Los lectores y las lectoras escriben sobre la brecha digital que sufren los mayores, la guerra en Oriente Próximo, el futuro de los jóvenes y los sueños de infancia
Parece que en 2026 hemos aceptado, sin debate previo, que para ser ciudadano de pleno derecho es obligatorio el uso del teléfono inteligente. Desde consultar la carta de un restaurante mediante un código QR hasta realizar gestiones bancarias o administrativas básicas, la digitalización ha pasado de ser una herramienta de ayuda a convertirse en una barrera infranqueable. No cuestiono el progreso, pero sí la falta de alternativas. Estamos condenando a la invisibilidad a una generación que no creció con pantallas y a todos aquellos que, por elección o necesidad, reivindican el trato humano. La eficiencia no debería estar reñida con la cortesía ni con la inclusión. Una sociedad que olvida lo analógico corre el riesgo de volverse tan fría como un algoritmo.

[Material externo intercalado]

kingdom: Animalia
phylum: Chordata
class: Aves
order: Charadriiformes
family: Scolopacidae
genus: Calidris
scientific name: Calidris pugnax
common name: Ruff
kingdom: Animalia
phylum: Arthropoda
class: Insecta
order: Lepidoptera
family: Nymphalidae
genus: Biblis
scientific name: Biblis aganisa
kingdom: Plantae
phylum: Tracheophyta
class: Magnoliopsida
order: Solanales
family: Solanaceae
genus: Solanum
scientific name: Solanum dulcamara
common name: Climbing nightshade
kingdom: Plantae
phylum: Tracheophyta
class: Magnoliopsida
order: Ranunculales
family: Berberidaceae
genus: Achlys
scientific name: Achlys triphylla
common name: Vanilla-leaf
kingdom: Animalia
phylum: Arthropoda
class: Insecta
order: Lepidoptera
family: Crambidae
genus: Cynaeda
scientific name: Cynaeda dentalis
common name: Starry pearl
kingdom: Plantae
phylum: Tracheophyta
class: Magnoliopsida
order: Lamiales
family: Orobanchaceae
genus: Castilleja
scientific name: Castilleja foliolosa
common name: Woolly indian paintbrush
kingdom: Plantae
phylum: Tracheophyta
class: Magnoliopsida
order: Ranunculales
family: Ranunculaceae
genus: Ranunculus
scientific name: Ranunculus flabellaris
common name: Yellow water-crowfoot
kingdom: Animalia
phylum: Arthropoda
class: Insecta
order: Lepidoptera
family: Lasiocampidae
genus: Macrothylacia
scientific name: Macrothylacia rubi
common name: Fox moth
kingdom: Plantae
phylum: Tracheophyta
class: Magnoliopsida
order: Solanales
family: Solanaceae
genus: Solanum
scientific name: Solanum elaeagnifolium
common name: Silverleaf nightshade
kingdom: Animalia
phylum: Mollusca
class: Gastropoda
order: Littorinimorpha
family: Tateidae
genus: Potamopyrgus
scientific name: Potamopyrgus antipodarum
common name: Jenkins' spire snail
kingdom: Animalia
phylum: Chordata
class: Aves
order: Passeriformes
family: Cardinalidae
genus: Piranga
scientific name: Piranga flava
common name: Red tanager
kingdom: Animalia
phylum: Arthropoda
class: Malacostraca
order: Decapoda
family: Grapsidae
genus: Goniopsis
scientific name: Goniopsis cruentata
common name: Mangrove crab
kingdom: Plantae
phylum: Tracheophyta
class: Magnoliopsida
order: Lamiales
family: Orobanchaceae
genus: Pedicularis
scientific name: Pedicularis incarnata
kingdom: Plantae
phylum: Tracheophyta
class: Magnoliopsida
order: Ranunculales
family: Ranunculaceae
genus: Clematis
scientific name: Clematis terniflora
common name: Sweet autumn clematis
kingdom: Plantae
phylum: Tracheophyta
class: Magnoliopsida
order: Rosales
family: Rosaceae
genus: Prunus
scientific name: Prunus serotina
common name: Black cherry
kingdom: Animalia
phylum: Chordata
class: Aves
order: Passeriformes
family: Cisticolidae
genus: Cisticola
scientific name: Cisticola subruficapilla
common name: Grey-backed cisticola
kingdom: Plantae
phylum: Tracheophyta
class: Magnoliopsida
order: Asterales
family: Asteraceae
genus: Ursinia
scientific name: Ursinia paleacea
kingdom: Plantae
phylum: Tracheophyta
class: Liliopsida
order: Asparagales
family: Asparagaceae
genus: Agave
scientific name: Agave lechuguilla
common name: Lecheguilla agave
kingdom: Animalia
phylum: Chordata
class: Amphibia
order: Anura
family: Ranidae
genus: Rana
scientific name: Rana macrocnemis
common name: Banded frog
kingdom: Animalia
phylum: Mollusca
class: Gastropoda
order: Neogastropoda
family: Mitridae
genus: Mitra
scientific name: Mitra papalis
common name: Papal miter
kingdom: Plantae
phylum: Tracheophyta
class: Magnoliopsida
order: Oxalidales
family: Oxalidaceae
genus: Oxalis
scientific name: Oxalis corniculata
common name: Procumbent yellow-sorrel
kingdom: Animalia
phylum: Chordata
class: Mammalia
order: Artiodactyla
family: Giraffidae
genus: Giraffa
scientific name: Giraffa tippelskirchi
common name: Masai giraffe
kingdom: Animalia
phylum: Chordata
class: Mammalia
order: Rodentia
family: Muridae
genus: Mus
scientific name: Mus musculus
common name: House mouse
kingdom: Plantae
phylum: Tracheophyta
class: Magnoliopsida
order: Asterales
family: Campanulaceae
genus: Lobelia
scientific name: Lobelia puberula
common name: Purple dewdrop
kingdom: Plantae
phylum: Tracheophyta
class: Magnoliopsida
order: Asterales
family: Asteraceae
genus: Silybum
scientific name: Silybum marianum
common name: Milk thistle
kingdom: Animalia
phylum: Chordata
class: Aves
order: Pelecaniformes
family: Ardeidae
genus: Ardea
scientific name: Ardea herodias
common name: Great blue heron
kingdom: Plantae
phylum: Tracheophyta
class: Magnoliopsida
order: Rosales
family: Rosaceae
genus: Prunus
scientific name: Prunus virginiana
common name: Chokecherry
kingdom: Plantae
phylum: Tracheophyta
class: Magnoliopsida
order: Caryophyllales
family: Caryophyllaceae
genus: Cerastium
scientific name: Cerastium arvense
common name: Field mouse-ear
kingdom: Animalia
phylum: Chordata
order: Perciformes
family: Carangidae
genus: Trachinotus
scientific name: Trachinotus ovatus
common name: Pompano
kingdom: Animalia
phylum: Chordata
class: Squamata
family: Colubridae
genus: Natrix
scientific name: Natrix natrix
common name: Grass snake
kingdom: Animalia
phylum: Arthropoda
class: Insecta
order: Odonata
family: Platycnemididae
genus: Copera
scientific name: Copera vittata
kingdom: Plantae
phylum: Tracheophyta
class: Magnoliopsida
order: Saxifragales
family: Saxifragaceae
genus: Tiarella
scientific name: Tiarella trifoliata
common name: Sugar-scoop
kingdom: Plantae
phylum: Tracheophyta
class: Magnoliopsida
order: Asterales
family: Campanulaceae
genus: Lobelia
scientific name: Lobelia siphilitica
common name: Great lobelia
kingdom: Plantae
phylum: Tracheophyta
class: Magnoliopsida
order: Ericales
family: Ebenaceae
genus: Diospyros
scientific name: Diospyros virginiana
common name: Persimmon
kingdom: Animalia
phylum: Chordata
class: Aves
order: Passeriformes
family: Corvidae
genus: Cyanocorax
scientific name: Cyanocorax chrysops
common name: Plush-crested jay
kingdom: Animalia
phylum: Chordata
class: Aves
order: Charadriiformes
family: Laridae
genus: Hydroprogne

Marc Mestre Solé. Barcelona
Uno de mis tíos me contaba que, durante nuestra Guerra Civil, su padre, que era topógrafo, les señalaba en un mapa a sus hijos, cómo se iba moviendo el frente de uno y otro bando. Por medio de alfileres y banderitas les indicaba dónde se producían los enfrentamientos más importantes y las batallas más decisivas. También, los lugares donde más bajas se producían. Los colores de las banderitas eran diferentes según lo que quisieran resaltar. Casi toda una vida después, vuelve a suceder. Cada noticia de las demasiadas guerras en activo me hace buscar en mapas dónde suceden las tragedias de niños muertos, hospitales destruidos, escuelas arrasadas, cadávers apilados... No hace falta que ponga señales de colores diferentes. Ya se encargan de ello los medios que leo. Y esas manchas de muerte y desastres se las explico a mis nietos, quienes, a su vez, dentro de unos años, quizás se las tengan que explicar a los suyos. Y todo esto me da mucha pena. Y mucha vergüenza.